Processing plants that want to introduce an aeration step before wastewater is introduced to the pond—or want to introduce tertiary treatment with ozone or oxygen prior to wastewater discharge or reuse—can instead use the same principles of physics in a Pipeline Flash Reactor (PFR) system. As with the pond aeration system, gas is drawn into a sidestream flow through Venturi injectors and thoroughly aerated without the need for moving parts. Specially designed and optimally arrayed nozzles on each side of a length of pipeline inject the gas/liquid mixture into the bulk flow, using the physics of the pipeline and nozzles to maximize mixing and gas transfer.

CFD Modeling

Because they do not rely on pumps to overcome gas transfer challenges with horsepower, PFRs and pond injection systems must be carefully analyzed using computational fluid dynamics (CFD) to ensure optimum sizing and placement of each injector and nozzle. 

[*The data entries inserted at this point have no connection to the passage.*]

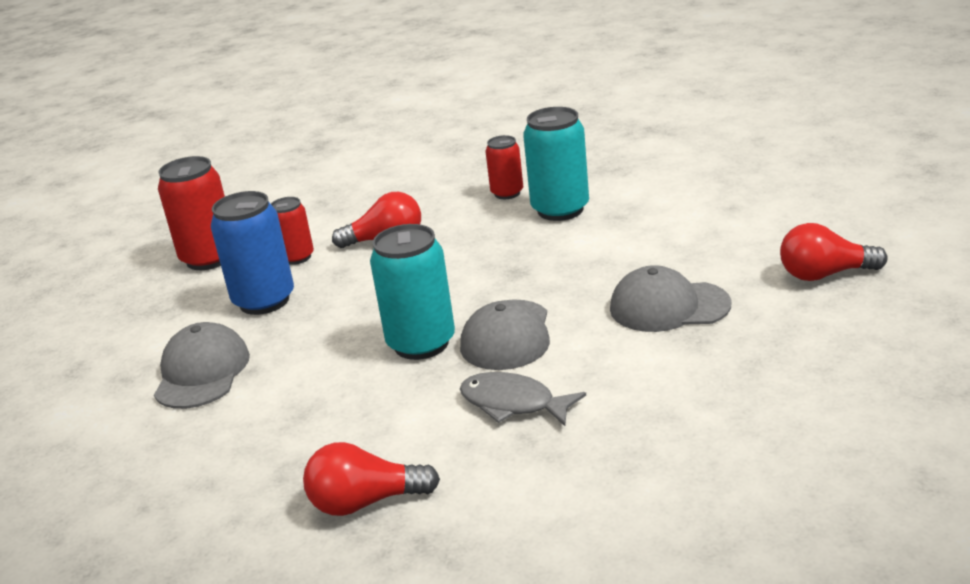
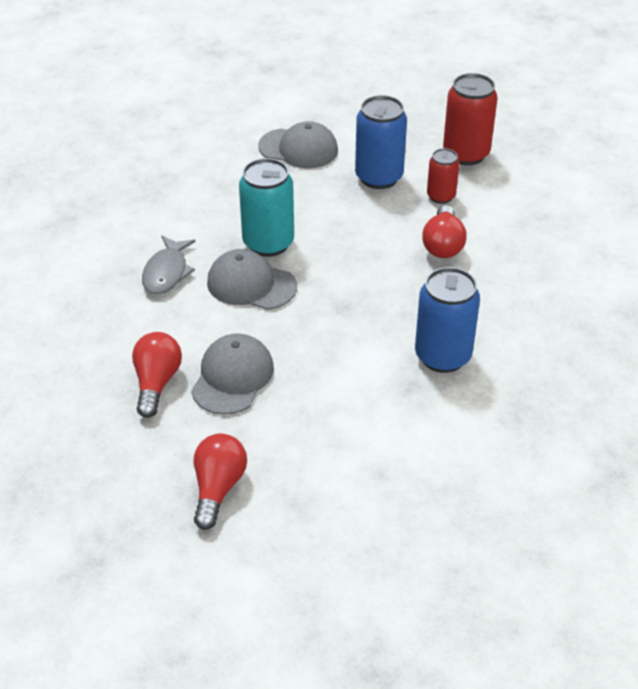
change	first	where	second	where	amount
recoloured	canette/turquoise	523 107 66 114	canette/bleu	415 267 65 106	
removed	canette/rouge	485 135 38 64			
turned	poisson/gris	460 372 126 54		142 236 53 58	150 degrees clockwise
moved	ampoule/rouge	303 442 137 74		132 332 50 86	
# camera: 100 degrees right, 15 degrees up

Venturi injection nozzle energy needs are quite low, as long as careful pump specifications are encompassed. Pump horsepower, pipe diameters and oxygen transfer rates are set based on the volume and profile of the pond as well as the biochemical targets for the system. For instance, a facility eager to reduce BOD in its wastewater lagoon may utilize a larger pump and more nozzles to maximize gas transfer, while a plant just trying to eliminate odor complaints may be able to succeed with fewer injectors and less oxygen. Discharge standards, downstream treatment processes or reuse targets for treated wastewater also can guide aeration system specifications.